Air France–KLM unveiled a 1.05 billion-euro ($1.24 billion) quarterly operating loss and warned of worse to come as a resurgent coronavirus brings new travel curbs. The Franco-Dutch airline group reported a 67% drop in third-quarter revenue to 2.52 billion euros on Friday, as France returned to full lockdown for at least a month.
New COVID-19 outbreaks pose a threat to network airlines already weakened by the crisis and long-haul travel collapse. “The gradual closure of international borders in the second half of August and the resurgence of the pandemic strongly impacted our results,” Chief Executive Ben Smith said.

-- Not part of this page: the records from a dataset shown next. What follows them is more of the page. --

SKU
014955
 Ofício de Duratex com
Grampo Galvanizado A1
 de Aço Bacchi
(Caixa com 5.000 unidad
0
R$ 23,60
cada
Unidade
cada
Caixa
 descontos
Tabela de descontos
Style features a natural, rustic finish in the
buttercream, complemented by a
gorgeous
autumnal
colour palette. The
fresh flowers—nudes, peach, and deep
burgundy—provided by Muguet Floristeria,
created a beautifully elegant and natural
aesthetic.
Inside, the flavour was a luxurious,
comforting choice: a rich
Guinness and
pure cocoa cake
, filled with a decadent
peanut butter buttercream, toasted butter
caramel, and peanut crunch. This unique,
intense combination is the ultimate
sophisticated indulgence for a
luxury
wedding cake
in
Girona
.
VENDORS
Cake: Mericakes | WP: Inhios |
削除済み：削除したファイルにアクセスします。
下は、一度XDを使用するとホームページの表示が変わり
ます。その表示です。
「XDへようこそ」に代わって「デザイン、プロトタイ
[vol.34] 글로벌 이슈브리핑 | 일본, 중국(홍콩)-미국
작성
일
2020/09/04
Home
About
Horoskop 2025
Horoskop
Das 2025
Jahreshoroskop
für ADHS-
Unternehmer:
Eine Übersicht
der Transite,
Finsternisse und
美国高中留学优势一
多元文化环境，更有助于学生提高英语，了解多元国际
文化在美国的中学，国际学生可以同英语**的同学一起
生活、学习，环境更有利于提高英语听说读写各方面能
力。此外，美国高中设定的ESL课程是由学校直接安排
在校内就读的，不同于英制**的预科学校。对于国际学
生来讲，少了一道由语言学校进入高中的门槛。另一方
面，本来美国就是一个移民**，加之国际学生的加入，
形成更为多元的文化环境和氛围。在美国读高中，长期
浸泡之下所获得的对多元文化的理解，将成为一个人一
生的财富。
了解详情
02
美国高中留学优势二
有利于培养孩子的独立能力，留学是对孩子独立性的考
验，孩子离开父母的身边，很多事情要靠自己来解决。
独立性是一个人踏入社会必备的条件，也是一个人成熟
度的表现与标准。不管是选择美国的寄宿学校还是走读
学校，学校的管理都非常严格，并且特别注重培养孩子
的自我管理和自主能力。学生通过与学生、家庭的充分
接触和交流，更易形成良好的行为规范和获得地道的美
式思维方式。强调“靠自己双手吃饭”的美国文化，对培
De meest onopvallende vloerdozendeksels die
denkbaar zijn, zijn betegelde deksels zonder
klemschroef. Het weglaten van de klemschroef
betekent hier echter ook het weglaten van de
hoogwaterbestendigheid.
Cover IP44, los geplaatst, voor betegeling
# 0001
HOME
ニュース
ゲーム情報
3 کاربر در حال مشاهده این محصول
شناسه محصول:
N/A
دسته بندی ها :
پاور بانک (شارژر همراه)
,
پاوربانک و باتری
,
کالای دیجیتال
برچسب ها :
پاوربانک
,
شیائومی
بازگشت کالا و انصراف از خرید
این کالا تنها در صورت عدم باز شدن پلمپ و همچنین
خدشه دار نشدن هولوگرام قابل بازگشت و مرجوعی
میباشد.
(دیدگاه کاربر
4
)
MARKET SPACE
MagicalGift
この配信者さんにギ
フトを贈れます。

Air France-KLM has 12.4 billion euros in liquidity, thanks largely to a French and Dutch government-backed bailout, a cash cushion comparable to those of European peers Lufthansa and IAG. Net debt increased by 1.34 billion euros in the quarter to 9.31 billion as of Sept. 30.
But the depletion will accelerate with a further collapse in traffic, Chief Financial Officer Frederic Gagey cautioned. Air France is expected to operate less than 35% of its year-earlier capacity in the fourth quarter, with KLM’s schedule only “slightly” better, he added.
And the group’s 1.22 billion-euro quarterly operating cash burn would have been 582 million euros worse without payment delays from suppliers and tax authorities – whose benefit will now begin to wear off. The operating loss was better than the 1.24 billion euros expected by analysts on 2.79 billion in revenue, according to the median of 16 estimates in a company consensus poll.
Earnings before interest, tax and depreciation came in at a negative 442 million euros and will be “substantially lower” in the fourth quarter, Air France-KLM said. Some 565 million euros in restructuring charges swelled its bottom-line net loss to 1.67 billion. Air France and KLM aim to reduce combined headcount by the equivalent of 9,000 full-time positions this year, with a further 4,500 to follow at the French carrier by 2022.
A doubling of cargo unit-revenue was a rare bright spot, thanks to freight pricing supported by the widespread grounding of planes, but did little to offset the broader gloom. Air France-KLM said it still aims to raise new capital to bolster its debt-laden balance sheet: a second step demanded by creditor banks and announced with the April bailout. “We’re working intensively on it,” Gagey said.